For me, Chicago was always a ‘why not?’ destination, instead of a ‘YES!’ destination. I stressed about the cold, the snow and the ice; wondered how people were able to go out and perform daily functions, such as commuting to work and grocery shopping in the middle of blizzards. I had little idea how I’d manage living in a climate vastly different to what I was used to, but I was willing to give it a red hot go.

Initially, I found the city abrupt and unforgiving and it appeared the feeling was mutual. But I gave it some time, and before I knew it the city grew on me. It grew on me far more than I could have every imagined. I made myself a life in yet another new city, learned to dress for (and deal with!) the cold and make new friends. I dove into the freshwater Lake Michigan, ran down the Lakefront trail and visited the animals at the free Lincoln Park Zoo only five-minute walk from my apartment. I spent nights at Kingston Mines, afternoons learning yoga, and weekends playing netball and watching baseball. I went to museums, navigated the public transport and spent countless hours wandering Lincoln Park to photograph the row houses. And after surviving the Polar Vortex, I can survive anything that’s thrown my way!
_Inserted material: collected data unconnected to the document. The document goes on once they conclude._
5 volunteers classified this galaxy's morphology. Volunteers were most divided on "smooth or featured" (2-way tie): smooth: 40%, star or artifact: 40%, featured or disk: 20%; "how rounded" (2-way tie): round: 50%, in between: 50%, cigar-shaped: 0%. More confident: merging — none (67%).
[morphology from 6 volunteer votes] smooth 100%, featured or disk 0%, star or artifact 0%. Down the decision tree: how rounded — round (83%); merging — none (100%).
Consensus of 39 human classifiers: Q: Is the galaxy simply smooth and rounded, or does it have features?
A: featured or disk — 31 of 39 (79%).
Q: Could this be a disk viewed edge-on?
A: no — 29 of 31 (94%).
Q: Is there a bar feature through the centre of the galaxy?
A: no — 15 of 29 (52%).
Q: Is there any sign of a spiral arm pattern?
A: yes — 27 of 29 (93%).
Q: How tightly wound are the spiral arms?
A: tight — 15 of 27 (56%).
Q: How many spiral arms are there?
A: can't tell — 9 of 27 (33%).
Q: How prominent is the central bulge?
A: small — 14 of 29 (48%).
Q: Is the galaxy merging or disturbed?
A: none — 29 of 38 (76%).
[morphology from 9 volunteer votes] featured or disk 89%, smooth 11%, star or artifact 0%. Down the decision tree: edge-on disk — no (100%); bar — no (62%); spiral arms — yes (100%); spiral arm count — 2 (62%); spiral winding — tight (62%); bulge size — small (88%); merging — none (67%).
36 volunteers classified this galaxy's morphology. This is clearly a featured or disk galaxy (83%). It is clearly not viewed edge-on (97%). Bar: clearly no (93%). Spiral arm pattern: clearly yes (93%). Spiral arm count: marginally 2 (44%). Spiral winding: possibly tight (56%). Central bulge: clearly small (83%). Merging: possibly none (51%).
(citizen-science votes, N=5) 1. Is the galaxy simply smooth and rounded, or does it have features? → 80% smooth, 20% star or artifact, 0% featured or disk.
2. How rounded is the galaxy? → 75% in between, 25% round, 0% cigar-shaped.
The people are what make Chicago extra-special

I encountered wonderful people in Chicago — real, like-minded people — who were so friendly and welcoming of me. These are the kind of people who stop you on the train to tell you that you’re looking good, those who say what they think and those who love a laugh. After those initial tough first weeks, it was like a giant hug from the Midwest acknowledging that it was glad I was here. I feel indebted to the great people I met at #703 and the Chicago Netball Club and who made my experience so memorable.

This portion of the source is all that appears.